▶ _THE INPUT_
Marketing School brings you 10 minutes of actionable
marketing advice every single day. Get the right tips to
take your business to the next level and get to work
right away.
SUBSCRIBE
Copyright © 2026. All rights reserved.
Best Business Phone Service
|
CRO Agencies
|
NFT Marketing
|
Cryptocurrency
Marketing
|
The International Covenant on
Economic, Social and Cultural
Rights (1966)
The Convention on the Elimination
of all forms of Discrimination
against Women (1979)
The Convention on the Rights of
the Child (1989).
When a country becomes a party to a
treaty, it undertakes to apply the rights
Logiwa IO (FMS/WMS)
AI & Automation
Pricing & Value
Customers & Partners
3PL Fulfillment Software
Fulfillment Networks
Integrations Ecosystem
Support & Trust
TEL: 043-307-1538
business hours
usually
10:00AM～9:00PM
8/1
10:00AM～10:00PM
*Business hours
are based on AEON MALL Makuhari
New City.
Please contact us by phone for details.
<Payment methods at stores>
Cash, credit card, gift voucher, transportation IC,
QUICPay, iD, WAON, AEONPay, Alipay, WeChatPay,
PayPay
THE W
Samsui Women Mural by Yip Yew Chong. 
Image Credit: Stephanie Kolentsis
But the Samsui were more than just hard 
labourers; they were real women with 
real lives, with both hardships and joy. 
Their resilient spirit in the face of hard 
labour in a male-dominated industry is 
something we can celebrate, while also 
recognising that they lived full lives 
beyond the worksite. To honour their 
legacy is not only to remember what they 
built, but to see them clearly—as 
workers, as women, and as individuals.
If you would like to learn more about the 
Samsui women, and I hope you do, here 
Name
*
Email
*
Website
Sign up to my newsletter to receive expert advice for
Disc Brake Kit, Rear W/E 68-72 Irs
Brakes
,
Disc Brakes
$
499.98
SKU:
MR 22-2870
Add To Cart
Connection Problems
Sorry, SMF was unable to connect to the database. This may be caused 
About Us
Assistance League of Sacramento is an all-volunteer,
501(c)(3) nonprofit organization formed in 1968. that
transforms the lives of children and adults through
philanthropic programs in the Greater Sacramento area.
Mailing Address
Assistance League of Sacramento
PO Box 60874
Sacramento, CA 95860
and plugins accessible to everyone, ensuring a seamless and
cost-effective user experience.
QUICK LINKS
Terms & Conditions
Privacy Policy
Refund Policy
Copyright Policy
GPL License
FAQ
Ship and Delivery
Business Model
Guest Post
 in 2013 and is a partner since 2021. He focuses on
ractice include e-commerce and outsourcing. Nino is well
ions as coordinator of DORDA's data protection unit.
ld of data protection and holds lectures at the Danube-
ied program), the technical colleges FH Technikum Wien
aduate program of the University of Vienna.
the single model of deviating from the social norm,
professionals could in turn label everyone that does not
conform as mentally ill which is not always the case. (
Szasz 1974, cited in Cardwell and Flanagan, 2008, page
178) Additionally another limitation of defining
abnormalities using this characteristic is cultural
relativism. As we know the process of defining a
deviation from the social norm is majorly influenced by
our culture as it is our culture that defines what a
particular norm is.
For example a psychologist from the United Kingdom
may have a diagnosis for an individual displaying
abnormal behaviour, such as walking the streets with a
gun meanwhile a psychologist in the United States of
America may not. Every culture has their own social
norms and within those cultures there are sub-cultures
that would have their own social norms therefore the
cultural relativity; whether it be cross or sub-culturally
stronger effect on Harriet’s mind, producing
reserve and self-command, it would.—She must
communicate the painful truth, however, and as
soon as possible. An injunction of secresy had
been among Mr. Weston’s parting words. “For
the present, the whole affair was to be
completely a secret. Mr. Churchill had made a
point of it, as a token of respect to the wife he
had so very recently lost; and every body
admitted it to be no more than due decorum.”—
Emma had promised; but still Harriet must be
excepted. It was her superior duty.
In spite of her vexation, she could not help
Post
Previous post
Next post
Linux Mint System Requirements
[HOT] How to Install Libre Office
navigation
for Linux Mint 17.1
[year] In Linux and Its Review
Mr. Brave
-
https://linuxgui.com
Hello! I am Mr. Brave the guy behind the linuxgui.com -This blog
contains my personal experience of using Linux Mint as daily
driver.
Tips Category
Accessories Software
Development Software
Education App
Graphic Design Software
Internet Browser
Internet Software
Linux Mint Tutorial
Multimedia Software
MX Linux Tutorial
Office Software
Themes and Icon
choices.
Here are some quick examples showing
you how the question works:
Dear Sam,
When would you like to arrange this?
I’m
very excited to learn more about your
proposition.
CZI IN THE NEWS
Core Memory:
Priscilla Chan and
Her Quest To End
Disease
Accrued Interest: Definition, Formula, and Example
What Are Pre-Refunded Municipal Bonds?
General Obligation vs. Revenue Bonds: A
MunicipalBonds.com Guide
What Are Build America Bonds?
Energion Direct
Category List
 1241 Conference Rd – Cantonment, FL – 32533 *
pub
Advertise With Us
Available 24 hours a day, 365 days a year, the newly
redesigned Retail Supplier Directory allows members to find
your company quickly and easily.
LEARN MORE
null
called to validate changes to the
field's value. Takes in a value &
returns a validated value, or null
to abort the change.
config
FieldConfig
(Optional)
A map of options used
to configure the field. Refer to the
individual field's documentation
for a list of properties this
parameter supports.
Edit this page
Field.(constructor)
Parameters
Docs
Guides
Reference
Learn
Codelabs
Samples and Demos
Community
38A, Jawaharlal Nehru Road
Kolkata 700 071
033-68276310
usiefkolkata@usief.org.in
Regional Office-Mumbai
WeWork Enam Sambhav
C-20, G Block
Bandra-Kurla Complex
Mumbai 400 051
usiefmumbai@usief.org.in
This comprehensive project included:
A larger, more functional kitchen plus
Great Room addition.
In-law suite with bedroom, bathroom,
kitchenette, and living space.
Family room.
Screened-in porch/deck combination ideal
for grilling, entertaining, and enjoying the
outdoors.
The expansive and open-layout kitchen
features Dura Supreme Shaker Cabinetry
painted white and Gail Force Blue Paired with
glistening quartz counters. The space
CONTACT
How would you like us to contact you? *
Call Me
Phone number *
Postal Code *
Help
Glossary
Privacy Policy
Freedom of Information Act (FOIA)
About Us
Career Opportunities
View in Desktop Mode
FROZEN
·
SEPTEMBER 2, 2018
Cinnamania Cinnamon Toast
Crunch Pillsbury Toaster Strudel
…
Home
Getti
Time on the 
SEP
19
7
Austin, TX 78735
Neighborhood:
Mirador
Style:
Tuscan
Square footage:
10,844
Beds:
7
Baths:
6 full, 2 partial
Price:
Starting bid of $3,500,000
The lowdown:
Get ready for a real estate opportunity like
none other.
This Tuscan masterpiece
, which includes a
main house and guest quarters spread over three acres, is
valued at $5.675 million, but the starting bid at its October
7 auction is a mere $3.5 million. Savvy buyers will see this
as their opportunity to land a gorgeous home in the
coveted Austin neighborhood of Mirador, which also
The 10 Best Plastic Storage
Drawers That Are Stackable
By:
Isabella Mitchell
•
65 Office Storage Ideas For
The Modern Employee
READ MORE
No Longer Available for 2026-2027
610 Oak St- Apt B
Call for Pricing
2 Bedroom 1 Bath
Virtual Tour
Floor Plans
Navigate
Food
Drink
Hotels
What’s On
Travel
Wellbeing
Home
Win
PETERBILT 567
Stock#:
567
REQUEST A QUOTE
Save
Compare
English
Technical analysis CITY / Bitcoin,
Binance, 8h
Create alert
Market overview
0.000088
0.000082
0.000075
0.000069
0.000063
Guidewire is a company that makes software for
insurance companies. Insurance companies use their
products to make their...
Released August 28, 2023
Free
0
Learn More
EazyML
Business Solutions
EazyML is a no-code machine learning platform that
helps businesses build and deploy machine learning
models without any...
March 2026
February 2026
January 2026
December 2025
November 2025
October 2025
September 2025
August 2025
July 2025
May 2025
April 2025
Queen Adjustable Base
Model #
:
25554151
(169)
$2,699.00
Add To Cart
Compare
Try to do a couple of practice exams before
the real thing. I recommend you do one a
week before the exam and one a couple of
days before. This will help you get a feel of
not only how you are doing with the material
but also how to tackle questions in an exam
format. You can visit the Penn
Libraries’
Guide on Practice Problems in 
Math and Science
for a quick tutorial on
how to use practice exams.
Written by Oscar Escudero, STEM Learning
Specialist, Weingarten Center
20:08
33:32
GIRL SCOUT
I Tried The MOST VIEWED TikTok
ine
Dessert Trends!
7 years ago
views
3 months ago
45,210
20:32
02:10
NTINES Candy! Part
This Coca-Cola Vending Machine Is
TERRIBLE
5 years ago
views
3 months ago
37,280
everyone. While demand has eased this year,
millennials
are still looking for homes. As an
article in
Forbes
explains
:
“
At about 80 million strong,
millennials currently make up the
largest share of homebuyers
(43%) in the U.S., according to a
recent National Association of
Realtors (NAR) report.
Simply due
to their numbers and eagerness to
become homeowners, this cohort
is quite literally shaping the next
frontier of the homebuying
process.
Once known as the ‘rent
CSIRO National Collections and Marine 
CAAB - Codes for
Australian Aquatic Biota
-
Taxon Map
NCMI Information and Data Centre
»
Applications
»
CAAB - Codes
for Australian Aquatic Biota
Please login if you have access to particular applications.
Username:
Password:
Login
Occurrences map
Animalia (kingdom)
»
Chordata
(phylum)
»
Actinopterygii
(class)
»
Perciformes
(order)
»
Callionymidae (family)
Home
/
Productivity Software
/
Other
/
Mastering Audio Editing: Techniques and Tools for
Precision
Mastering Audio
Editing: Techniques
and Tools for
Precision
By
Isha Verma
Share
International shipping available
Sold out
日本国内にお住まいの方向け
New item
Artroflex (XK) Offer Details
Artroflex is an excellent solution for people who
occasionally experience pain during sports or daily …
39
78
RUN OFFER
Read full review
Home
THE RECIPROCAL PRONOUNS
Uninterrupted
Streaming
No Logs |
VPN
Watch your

▶ _WHAT THE TASK REQUIRES_
Duplicate the listing word for word, starting at its first line and stopping after the line that contains "Please contact us by phone for details.".

▶ _TASK OUTPUT_
Marketing School brings you 10 minutes of actionable
marketing advice every single day. Get the right tips to
take your business to the next level and get to work
right away.
SUBSCRIBE
Copyright © 2026. All rights reserved.
Best Business Phone Service
|
CRO Agencies
|
NFT Marketing
|
Cryptocurrency
Marketing
|
The International Covenant on
Economic, Social and Cultural
Rights (1966)
The Convention on the Elimination
of all forms of Discrimination
against Women (1979)
The Convention on the Rights of
the Child (1989).
When a country becomes a party to a
treaty, it undertakes to apply the rights
Logiwa IO (FMS/WMS)
AI & Automation
Pricing & Value
Customers & Partners
3PL Fulfillment Software
Fulfillment Networks
Integrations Ecosystem
Support & Trust
TEL: 043-307-1538
business hours
usually
10:00AM～9:00PM
8/1
10:00AM～10:00PM
*Business hours
are based on AEON MALL Makuhari
New City.
Please contact us by phone for details.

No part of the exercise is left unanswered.